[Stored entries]
----

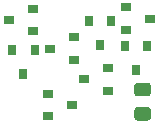
<source format=gbr>
%TF.GenerationSoftware,KiCad,Pcbnew,5.1.9+dfsg1-1+deb11u1*%
%TF.CreationDate,2024-08-22T01:22:47-07:00*%
%TF.ProjectId,micro7Decoder,6d696372-6f37-4446-9563-6f6465722e6b,rev?*%
%TF.SameCoordinates,Original*%
%TF.FileFunction,Paste,Bot*%
%TF.FilePolarity,Positive*%
%FSLAX46Y46*%
G04 Gerber Fmt 4.6, Leading zero omitted, Abs format (unit mm)*
G04 Created by KiCad (PCBNEW 5.1.9+dfsg1-1+deb11u1) date 2024-08-22 01:22:47*
%MOMM*%
%LPD*%
G01*
G04 APERTURE LIST*
%ADD10R,0.800000X0.900000*%
%ADD11R,0.900000X0.800000*%
G04 APERTURE END LIST*
D10*
%TO.C,D4*%
X146878000Y-73204000D03*
X147828000Y-71204000D03*
X145928000Y-71204000D03*
%TD*%
D11*
%TO.C,D1*%
X145574000Y-76139000D03*
X147574000Y-77089000D03*
X147574000Y-75189000D03*
%TD*%
%TO.C,D5*%
X139192000Y-71120000D03*
X141192000Y-72070000D03*
X141192000Y-70170000D03*
%TD*%
D10*
%TO.C,D3*%
X140401000Y-75660000D03*
X141351000Y-73660000D03*
X139451000Y-73660000D03*
%TD*%
%TO.C,D2*%
X149926000Y-75311000D03*
X150876000Y-73311000D03*
X148976000Y-73311000D03*
%TD*%
%TO.C,R8*%
G36*
G01*
X150945001Y-77582500D02*
X150044999Y-77582500D01*
G75*
G02*
X149795000Y-77332501I0J249999D01*
G01*
X149795000Y-76682499D01*
G75*
G02*
X150044999Y-76432500I249999J0D01*
G01*
X150945001Y-76432500D01*
G75*
G02*
X151195000Y-76682499I0J-249999D01*
G01*
X151195000Y-77332501D01*
G75*
G02*
X150945001Y-77582500I-249999J0D01*
G01*
G37*
G36*
G01*
X150945001Y-79632500D02*
X150044999Y-79632500D01*
G75*
G02*
X149795000Y-79382501I0J249999D01*
G01*
X149795000Y-78732499D01*
G75*
G02*
X150044999Y-78482500I249999J0D01*
G01*
X150945001Y-78482500D01*
G75*
G02*
X151195000Y-78732499I0J-249999D01*
G01*
X151195000Y-79382501D01*
G75*
G02*
X150945001Y-79632500I-249999J0D01*
G01*
G37*
%TD*%
D11*
%TO.C,Q3*%
X142653000Y-73533000D03*
X144653000Y-74483000D03*
X144653000Y-72583000D03*
%TD*%
%TO.C,Q2*%
X144475200Y-78333600D03*
X142475200Y-77383600D03*
X142475200Y-79283600D03*
%TD*%
%TO.C,Q1*%
X151098000Y-70993000D03*
X149098000Y-70043000D03*
X149098000Y-71943000D03*
%TD*%
M02*

</source>
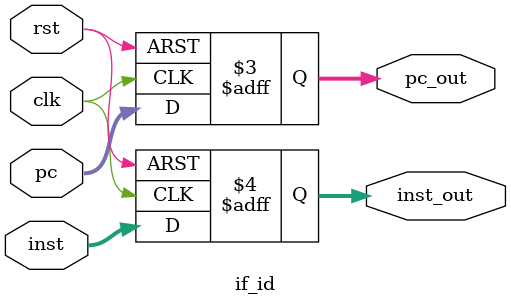
<source format=v>
module if_id(
    input clk,
    input rst,
    input [31:0] pc,
    input [31:0] inst,
    output reg [31:0] pc_out,
    output reg [31:0] inst_out
);

always @(posedge clk or negedge rst) begin
    if(!rst) begin
        pc_out <= 32'd0;
        inst_out <= 32'd0;
    end else begin
        pc_out <= pc;
        inst_out <= inst;
    end
end

endmodule
</source>
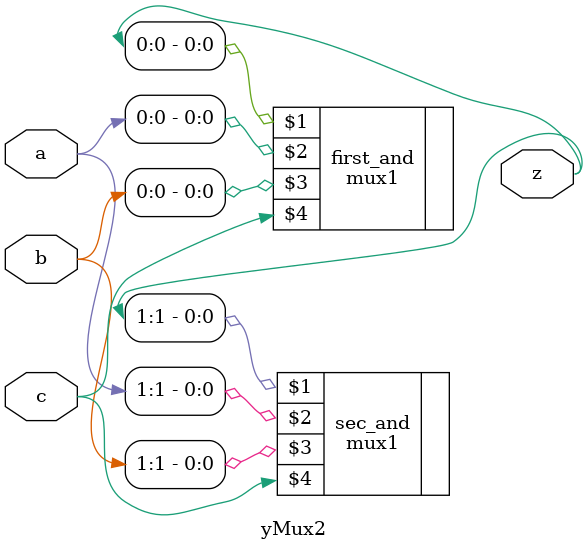
<source format=v>
`include "yMux1.v"

module yMux2(z, a, b, c);
    
    output [1:0] z;
    input [1:0] a, b;
    input c;
    mux1 first_and( z[0], a[0], b[0], c);
    mux1 sec_and( z[1], a[1], b[1], c);
endmodule
</source>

----

Exercise directions - Each line of the data that has the string "KiCad" counts once; give the total and nothing else.

Exercise answer - 2